--- WHAT TO WORK ON ---
As the answer, give every line of the records that includes the word "right".

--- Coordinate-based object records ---

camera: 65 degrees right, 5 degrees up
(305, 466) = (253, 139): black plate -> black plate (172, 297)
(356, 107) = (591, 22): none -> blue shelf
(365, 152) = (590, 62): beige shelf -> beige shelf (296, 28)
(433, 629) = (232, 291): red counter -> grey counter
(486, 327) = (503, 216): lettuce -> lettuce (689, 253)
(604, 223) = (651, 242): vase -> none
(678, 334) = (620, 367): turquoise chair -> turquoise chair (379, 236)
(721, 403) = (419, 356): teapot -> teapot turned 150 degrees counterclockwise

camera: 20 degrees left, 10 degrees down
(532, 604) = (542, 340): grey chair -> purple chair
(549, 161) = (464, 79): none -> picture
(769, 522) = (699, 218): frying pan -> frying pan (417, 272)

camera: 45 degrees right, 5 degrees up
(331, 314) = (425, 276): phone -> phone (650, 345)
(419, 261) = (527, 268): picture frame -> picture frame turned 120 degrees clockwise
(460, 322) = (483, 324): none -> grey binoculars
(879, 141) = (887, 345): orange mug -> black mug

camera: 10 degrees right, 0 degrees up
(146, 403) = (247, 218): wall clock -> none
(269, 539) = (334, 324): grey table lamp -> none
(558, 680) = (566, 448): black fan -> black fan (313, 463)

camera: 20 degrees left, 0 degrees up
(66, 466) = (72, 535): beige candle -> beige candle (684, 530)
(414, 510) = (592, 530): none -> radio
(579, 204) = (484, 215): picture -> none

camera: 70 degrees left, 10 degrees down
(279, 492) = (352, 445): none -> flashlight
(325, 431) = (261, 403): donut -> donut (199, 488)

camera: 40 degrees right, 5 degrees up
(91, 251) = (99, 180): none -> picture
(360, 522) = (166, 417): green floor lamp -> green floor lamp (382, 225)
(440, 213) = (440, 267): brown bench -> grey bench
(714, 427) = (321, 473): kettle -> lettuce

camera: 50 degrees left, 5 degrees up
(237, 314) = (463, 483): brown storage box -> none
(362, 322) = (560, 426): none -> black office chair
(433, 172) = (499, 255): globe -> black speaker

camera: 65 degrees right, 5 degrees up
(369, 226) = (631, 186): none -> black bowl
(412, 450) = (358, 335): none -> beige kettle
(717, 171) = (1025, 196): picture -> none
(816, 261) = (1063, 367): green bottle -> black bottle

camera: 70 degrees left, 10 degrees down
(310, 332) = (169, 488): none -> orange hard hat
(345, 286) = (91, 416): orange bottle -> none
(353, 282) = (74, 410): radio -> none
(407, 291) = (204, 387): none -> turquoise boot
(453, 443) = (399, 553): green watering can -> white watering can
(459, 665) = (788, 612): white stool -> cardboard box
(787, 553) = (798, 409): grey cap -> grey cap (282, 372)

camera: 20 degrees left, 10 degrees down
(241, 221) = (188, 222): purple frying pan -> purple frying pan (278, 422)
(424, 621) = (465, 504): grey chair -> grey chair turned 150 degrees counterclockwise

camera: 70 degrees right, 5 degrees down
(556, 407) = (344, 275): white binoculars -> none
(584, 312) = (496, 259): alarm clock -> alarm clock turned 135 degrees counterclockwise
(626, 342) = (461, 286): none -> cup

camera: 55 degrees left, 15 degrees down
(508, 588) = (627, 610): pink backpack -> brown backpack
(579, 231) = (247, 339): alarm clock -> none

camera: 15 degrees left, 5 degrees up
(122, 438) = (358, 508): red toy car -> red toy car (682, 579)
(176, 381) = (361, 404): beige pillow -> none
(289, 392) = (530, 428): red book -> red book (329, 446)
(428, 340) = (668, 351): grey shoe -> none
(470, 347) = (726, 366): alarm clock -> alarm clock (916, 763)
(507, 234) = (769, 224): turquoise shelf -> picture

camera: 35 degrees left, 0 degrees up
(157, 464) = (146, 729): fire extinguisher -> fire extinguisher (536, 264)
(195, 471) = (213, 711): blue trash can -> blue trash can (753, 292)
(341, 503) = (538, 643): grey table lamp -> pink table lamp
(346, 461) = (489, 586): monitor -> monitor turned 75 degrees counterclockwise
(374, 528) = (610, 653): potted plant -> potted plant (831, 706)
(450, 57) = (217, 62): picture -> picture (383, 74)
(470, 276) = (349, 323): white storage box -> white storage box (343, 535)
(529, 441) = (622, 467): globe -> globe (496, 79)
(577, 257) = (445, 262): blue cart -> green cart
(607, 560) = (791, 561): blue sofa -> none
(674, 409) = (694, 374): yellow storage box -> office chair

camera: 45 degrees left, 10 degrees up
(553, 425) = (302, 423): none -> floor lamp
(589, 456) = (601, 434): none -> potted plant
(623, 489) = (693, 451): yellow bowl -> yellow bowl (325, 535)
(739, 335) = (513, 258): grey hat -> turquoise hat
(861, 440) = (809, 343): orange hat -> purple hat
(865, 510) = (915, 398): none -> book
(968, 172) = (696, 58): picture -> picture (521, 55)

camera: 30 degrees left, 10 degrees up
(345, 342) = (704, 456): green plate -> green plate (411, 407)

--- RESULT BELOW ---
camera: 65 degrees right, 5 degrees up
camera: 45 degrees right, 5 degrees up
camera: 10 degrees right, 0 degrees up
camera: 40 degrees right, 5 degrees up
camera: 65 degrees right, 5 degrees up
camera: 70 degrees right, 5 degrees down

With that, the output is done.